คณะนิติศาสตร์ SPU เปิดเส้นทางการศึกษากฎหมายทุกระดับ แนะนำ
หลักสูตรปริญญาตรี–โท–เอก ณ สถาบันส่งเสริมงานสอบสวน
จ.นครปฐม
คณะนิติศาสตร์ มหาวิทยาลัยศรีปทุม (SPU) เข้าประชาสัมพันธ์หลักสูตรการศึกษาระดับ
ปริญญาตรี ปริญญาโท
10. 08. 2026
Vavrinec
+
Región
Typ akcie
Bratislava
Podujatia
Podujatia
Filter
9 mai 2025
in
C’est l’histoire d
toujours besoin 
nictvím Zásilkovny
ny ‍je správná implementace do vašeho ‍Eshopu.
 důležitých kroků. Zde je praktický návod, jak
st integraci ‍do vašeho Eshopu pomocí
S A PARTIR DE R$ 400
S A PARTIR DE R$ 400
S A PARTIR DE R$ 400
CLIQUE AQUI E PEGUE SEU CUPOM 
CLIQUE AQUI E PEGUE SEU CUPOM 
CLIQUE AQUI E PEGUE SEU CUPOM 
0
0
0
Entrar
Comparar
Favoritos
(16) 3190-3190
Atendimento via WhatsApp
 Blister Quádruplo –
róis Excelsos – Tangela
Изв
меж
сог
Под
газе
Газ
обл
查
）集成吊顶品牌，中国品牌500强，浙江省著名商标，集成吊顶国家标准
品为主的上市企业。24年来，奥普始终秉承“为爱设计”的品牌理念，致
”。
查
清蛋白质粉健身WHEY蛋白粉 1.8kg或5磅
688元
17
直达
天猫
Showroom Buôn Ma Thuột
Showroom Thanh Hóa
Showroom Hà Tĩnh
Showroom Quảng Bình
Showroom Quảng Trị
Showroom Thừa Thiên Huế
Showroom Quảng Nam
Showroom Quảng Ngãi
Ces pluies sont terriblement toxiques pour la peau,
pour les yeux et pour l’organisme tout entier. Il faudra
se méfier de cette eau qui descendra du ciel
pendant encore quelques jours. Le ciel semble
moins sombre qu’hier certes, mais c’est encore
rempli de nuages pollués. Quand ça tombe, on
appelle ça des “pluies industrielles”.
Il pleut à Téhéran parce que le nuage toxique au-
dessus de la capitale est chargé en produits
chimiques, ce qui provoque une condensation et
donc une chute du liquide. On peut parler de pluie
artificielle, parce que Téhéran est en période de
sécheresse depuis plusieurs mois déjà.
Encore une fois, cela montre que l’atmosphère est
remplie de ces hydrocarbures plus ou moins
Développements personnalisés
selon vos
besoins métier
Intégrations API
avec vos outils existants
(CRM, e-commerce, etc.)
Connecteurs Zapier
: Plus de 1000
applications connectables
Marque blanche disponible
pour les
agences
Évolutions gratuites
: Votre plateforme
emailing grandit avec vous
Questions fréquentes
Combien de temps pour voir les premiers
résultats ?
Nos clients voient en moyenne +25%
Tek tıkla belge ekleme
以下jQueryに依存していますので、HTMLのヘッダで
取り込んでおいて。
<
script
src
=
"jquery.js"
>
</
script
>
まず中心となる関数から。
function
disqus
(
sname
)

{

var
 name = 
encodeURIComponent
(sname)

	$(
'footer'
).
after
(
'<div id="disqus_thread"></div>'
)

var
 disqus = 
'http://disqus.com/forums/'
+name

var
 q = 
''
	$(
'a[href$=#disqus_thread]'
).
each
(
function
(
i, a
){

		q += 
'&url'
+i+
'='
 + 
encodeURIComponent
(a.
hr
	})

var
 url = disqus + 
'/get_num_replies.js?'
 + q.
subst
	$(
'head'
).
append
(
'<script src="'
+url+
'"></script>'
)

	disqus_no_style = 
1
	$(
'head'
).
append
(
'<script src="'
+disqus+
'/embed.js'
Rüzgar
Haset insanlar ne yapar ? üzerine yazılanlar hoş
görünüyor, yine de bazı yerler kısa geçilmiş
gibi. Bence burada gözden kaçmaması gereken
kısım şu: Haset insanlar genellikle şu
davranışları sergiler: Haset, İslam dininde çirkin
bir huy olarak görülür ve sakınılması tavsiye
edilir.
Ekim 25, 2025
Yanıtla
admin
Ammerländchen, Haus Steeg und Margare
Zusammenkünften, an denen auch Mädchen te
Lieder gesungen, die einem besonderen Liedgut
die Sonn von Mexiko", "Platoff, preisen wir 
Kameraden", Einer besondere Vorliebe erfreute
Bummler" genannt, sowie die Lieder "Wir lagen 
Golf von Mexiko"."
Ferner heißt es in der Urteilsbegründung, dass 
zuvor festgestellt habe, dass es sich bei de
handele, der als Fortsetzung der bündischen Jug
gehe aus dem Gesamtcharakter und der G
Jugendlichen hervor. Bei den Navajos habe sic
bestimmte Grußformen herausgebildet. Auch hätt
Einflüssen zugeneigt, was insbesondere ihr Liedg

== Problem description ==
Look through the records for the string "pour". Copy every line that has it.

== Task output ==
Ces pluies sont terriblement toxiques pour la peau,
pour les yeux et pour l’organisme tout entier. Il faudra
pour les
Combien de temps pour voir les premiers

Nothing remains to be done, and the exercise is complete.